Por exemplo, no Líbano, onde o governo tem sido incapaz de reformar o setor energético e onde o fornecimento público de eletricidade é racionado, a jovem Sara, de 14 anos, fez a seguinte declaração à HRW: “A minha professora de inglês cancelou quase todas as aulas porque não tinha eletricidade”.
Já na Europa, na Alemanha, o testemunho de um professor revela igualmente uma situação de falta de meios.
“Veio o anúncio de que o Skype
seria instalado nos computadores da escola, para que os professores pudessem manter o contacto com os alunos e os pais (…). Acontece que os computadores da escola não tinham câmara, por isso o assunto ficou encerrado”, contou o docente.
No relatório, a HRW menciona ainda o caso de alguns governos que organizaram as aulas através de transmissões por rádio e televisão.

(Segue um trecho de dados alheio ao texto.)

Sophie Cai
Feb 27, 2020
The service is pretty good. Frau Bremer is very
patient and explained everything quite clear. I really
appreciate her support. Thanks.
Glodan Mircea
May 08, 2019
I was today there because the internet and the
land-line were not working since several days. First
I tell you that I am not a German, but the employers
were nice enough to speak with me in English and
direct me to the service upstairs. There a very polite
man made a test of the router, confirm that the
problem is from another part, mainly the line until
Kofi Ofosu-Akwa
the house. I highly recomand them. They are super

Em abril de 2020, um número sem precedentes de 1,4 mil milhões de estudantes (dos mais diferentes graus de ensino) estavam sem aulas em mais de 190 países, num esforço para tentar travar a propagação do novo coronavírus (SARS-Cov-2).
“À medida que a pandemia persistia, escolas em alguns países ou jurisdições reabriram para o ensino presencial ou abriram para alguns alunos, enquanto em outras zonas as escolas permaneceram fechadas desde então, com a aprendizagem (…) a decorrer via ‘online’ ou por outros meios remotos. Em alguns lugares, as escolas reabriram para depois serem encerradas novamente”, recorda o relatório.
Em termos globais, as estimativas apontam que 90% das crianças e jovens em idade escolar no mundo tiveram a sua educação prejudicada pela pandemia.
No relatório, a HRW salienta, porém, que os danos verificados na educação de muitas crianças em todo o mundo estão sustentados em questões precedentes à doença covid-19.
“Uma em cada cinco crianças estava fora da escola antes mesmo da covid-19 começar a propagar-se”, aponta a HRW, citando dados das Nações Unidas.
Um universo que inclui, entre outros exemplos, crianças que vivem na pobreza ou em risco de pobreza, menores que pertencem a minorias étnicas e raciais num país, raparigas que vivem em países com desigualdades de género ou crianças deslocadas, refugiadas, migrantes e requerentes de asilo.
Para a investigadora Elin Martinez, a simples reabertura das escolas “não irá desfazer os danos” na educação, “nem sequer assegurar que todas as crianças regressam à escola”.
“A educação das crianças foi confiscada num esforço para proteger a vida de todos do (novo) coronavírus. Para compensar o sacrifício das crianças, os governos devem finalmente estar à altura do desafio e tornar urgentemente a educação gratuita e disponível para todas as crianças em todo o mundo”, conclui.